(Task) Produce a verbatim copy of the data below that contains no pictures.

(Supplied data)
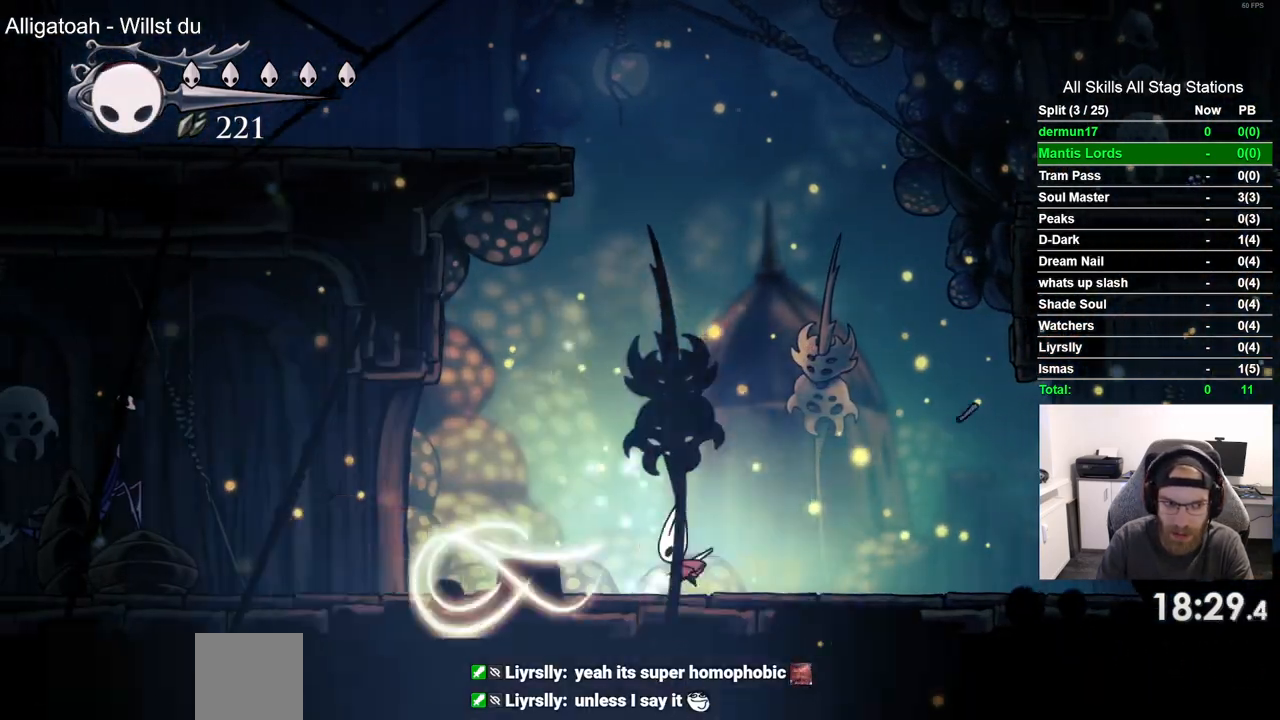
{"buttons": ["R2", "DPAD_LEFT"], "left_stick": "center", "right_stick": "center", "events": [[400, "R2", "down"]]}
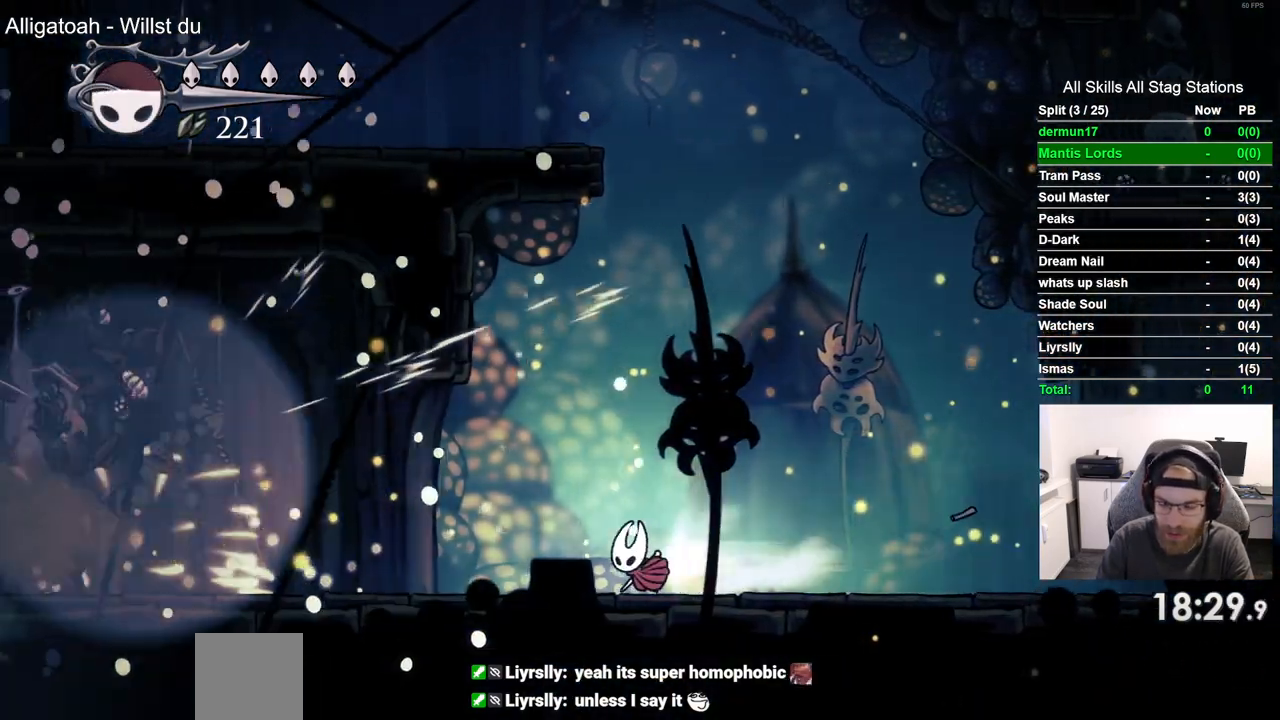
{"buttons": ["R2", "DPAD_LEFT"], "left_stick": "center", "right_stick": "center", "events": [[150, "R2", "up"], [450, "R2", "down"]]}
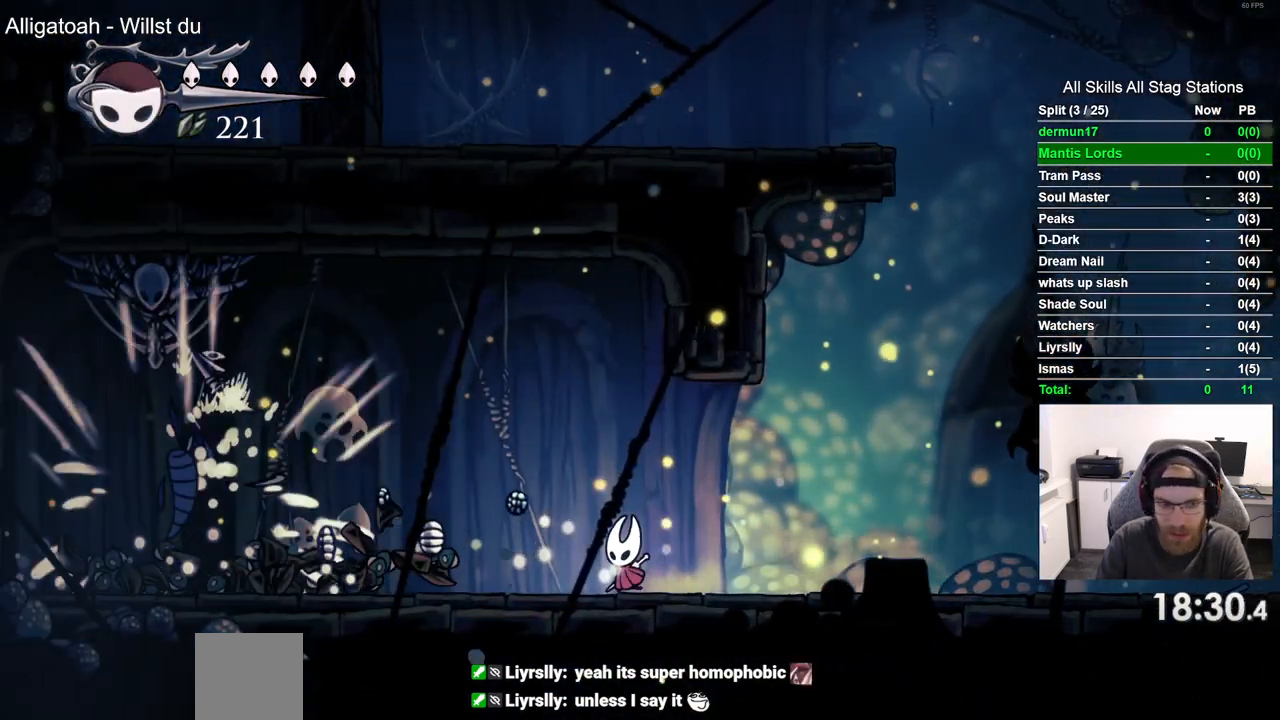
{"buttons": ["CROSS", "DPAD_LEFT"], "left_stick": "center", "right_stick": "center", "events": [[150, "R2", "up"], [383, "CROSS", "down"]]}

(Task solution)
{"buttons": ["R2", "DPAD_LEFT"], "left_stick": "center", "right_stick": "center", "events": [[400, "R2", "down"]]}
{"buttons": ["R2", "DPAD_LEFT"], "left_stick": "center", "right_stick": "center", "events": [[150, "R2", "up"], [450, "R2", "down"]]}
{"buttons": ["CROSS", "DPAD_LEFT"], "left_stick": "center", "right_stick": "center", "events": [[150, "R2", "up"], [383, "CROSS", "down"]]}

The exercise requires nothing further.